→ The task: Which lines below contain the word "print"? Copy each of them.

→ Data records:
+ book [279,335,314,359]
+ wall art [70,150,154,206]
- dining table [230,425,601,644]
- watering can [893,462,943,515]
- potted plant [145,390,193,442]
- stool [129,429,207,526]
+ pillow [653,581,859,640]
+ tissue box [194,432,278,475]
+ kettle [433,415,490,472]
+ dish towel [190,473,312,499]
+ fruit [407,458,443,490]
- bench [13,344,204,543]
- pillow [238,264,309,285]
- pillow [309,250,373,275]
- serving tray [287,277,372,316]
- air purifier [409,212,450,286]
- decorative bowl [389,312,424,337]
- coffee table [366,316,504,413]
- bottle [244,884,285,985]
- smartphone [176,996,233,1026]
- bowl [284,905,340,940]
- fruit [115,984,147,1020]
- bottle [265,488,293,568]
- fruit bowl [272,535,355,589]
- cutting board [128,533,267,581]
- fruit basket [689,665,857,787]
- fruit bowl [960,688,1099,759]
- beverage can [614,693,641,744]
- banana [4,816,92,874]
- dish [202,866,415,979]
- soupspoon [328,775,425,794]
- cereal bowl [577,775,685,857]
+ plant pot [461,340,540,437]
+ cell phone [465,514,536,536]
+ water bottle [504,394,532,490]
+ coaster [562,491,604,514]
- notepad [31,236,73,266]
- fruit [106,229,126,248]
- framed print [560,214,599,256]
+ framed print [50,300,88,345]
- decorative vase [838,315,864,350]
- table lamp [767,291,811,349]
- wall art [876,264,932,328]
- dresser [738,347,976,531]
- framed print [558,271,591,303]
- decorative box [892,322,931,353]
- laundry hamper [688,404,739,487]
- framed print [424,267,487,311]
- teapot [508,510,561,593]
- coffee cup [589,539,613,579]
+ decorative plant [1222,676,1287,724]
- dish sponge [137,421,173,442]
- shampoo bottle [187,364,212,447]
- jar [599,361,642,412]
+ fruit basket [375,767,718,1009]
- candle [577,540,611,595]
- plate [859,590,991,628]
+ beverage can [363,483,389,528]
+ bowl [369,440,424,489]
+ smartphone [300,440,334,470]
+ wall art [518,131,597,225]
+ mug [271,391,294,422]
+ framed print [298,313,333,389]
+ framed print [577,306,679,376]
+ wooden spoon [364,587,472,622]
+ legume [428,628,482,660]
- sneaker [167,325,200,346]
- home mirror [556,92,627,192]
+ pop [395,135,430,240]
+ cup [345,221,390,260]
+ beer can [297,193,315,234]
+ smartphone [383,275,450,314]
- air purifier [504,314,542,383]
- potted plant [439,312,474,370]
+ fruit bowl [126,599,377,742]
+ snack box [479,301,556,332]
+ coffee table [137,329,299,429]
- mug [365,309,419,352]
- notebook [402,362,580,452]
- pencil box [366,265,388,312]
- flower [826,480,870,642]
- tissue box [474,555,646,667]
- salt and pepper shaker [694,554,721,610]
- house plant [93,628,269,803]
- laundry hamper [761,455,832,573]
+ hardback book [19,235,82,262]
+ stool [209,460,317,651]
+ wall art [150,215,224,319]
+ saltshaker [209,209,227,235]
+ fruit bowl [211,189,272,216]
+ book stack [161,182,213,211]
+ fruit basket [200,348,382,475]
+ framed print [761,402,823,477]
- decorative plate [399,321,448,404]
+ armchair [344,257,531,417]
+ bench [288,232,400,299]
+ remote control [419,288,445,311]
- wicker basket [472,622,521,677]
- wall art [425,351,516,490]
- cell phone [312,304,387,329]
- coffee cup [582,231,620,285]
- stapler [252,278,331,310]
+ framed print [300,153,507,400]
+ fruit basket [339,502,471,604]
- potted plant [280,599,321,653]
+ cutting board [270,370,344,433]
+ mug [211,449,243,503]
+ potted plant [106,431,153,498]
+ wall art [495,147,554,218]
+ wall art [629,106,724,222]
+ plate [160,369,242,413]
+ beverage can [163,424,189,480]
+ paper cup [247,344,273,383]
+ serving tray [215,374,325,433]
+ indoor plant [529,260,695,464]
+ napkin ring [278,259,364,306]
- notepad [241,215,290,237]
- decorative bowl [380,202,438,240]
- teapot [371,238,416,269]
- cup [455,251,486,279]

→ Solution:
- framed print [560,214,599,256]
+ framed print [50,300,88,345]
- framed print [558,271,591,303]
- framed print [424,267,487,311]
+ framed print [298,313,333,389]
+ framed print [577,306,679,376]
+ framed print [761,402,823,477]
+ framed print [300,153,507,400]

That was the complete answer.